# [Prompt]
Find the line that contains "Figure 11. Quinone". Copy it and every line after it to the end of the material below, exactly, with no pictures.

# [Data shown]
^^^^^^^^^^^^^^^^
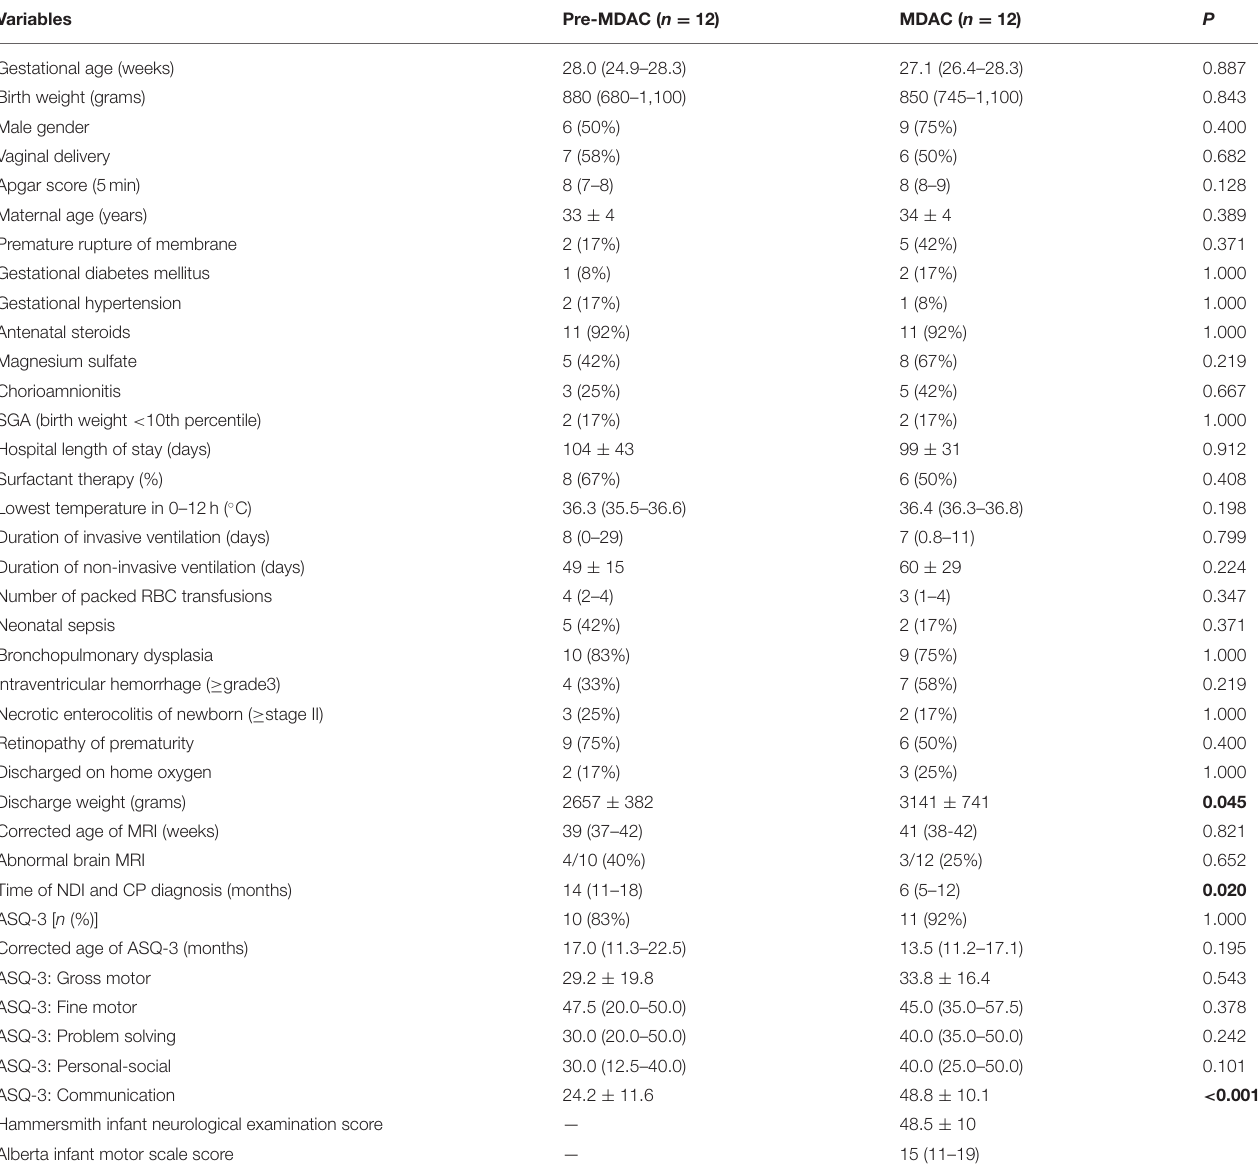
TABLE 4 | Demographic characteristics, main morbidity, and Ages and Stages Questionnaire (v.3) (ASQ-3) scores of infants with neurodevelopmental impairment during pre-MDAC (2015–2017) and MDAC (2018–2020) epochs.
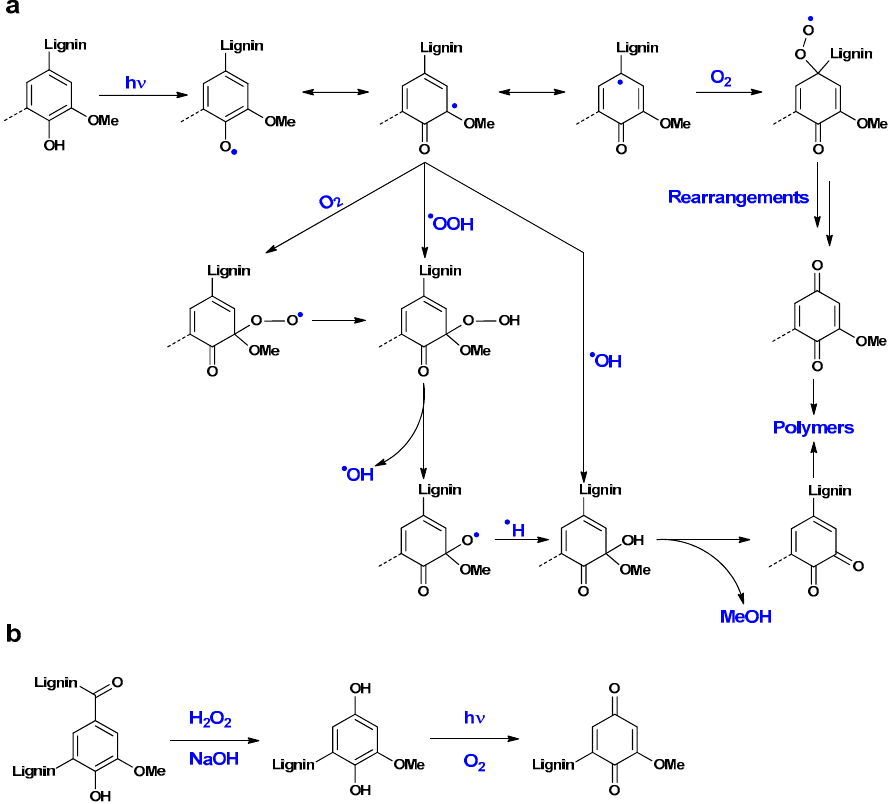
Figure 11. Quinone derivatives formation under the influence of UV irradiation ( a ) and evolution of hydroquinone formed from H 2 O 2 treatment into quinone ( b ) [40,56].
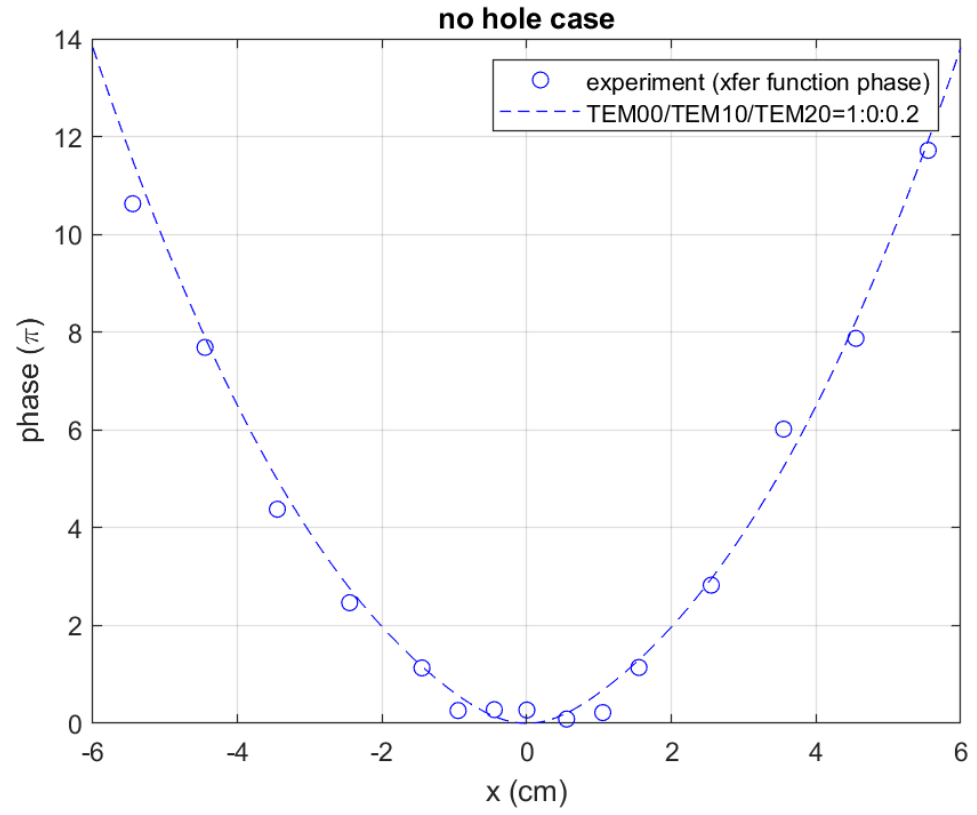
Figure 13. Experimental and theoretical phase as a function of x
^^^^^^^^^^^^^^^^
# [Exercise solution]
Figure 11. Quinone derivatives formation under the influence of UV irradiation ( a ) and evolution of hydroquinone formed from H 2 O 2 treatment into quinone ( b ) [40,56].
Figure 13. Experimental and theoretical phase as a function of x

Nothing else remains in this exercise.